▶ What to produce:
Consider the entries given below. Count the lines that include "disabled" and give only the count.

━━━━━ Data in this exercise ━━━━━

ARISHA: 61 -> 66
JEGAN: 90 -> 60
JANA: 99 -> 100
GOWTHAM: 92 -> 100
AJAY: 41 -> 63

━━━━━
━━━━━ Data in this exercise ━━━━━

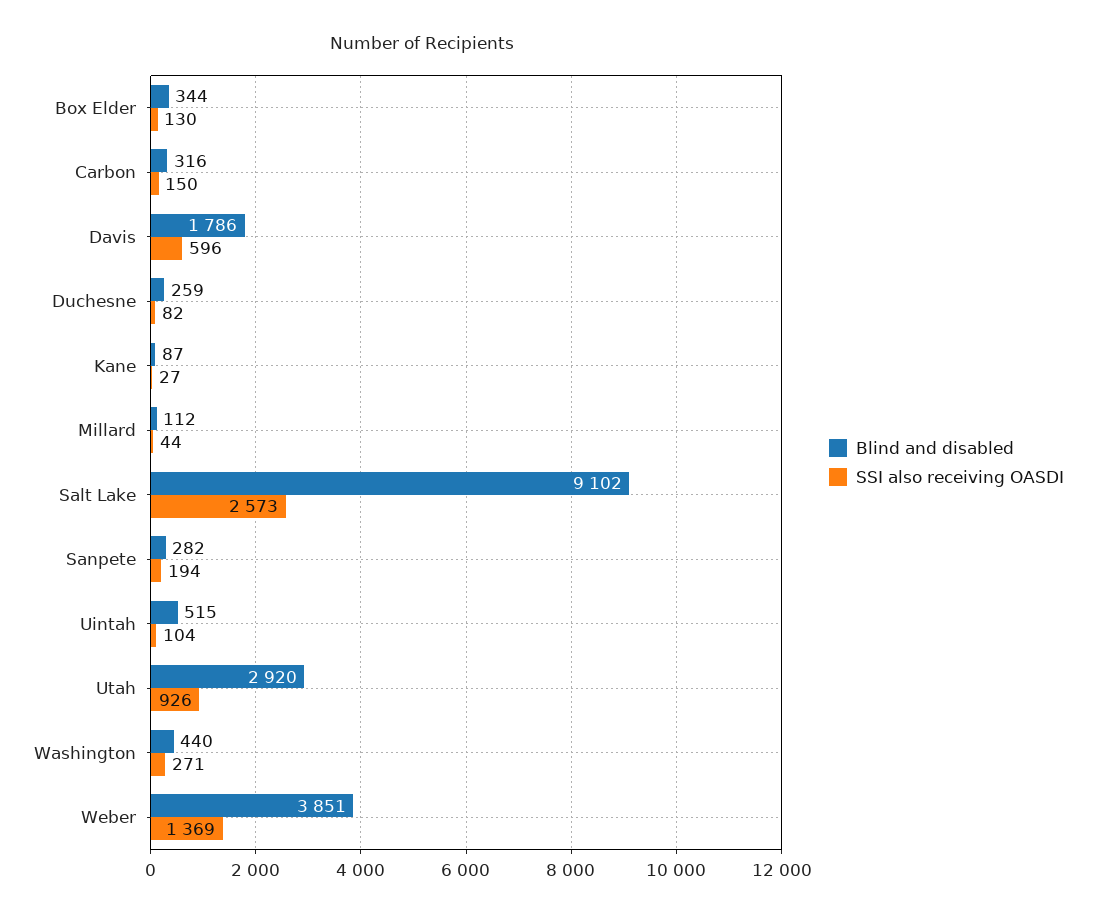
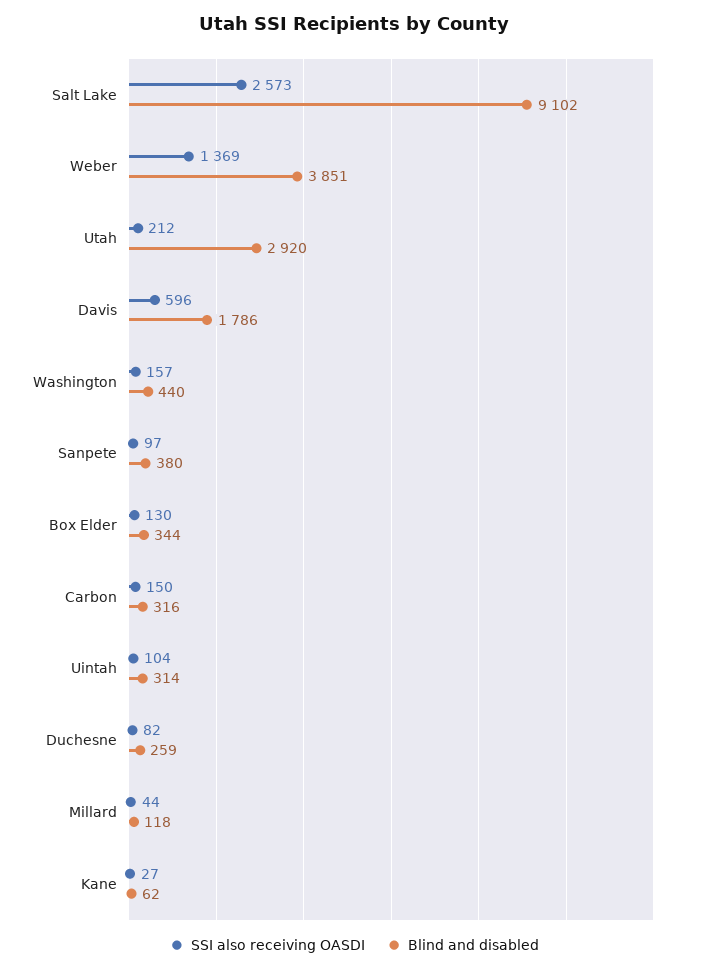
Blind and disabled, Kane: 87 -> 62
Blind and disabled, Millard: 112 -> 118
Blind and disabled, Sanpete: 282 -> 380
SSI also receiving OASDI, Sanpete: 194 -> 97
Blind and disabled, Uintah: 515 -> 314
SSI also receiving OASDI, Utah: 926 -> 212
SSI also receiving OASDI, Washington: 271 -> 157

━━━━━
━━━━━ Data in this exercise ━━━━━

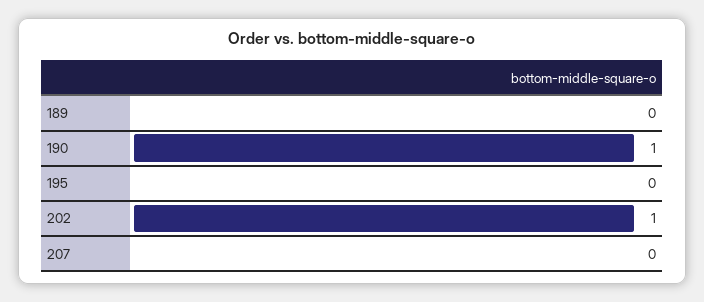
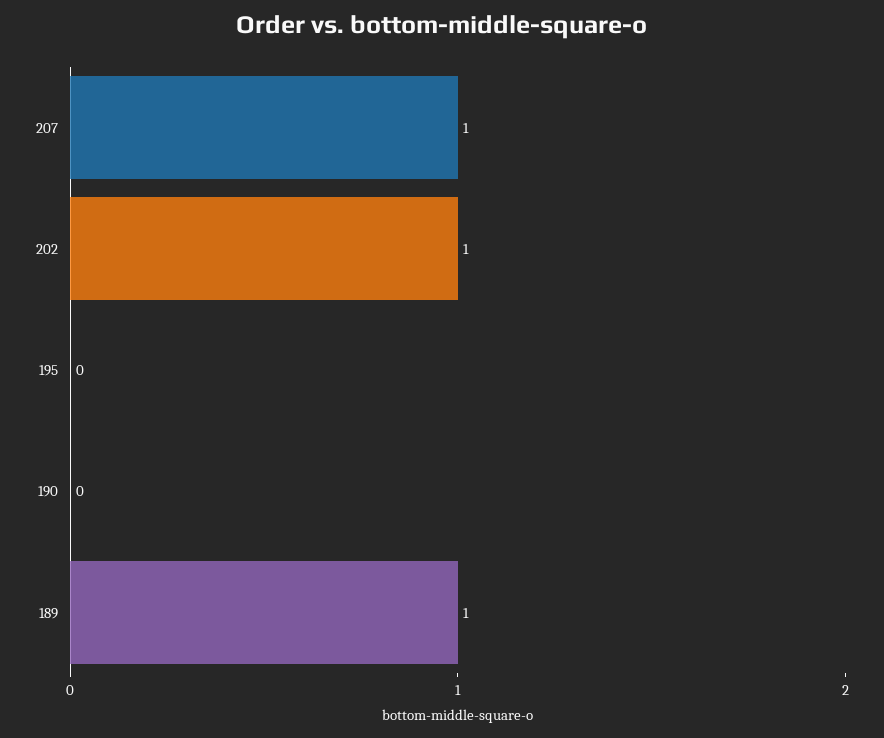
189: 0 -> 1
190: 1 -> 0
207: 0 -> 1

━━━━━

▶ Finished task:
4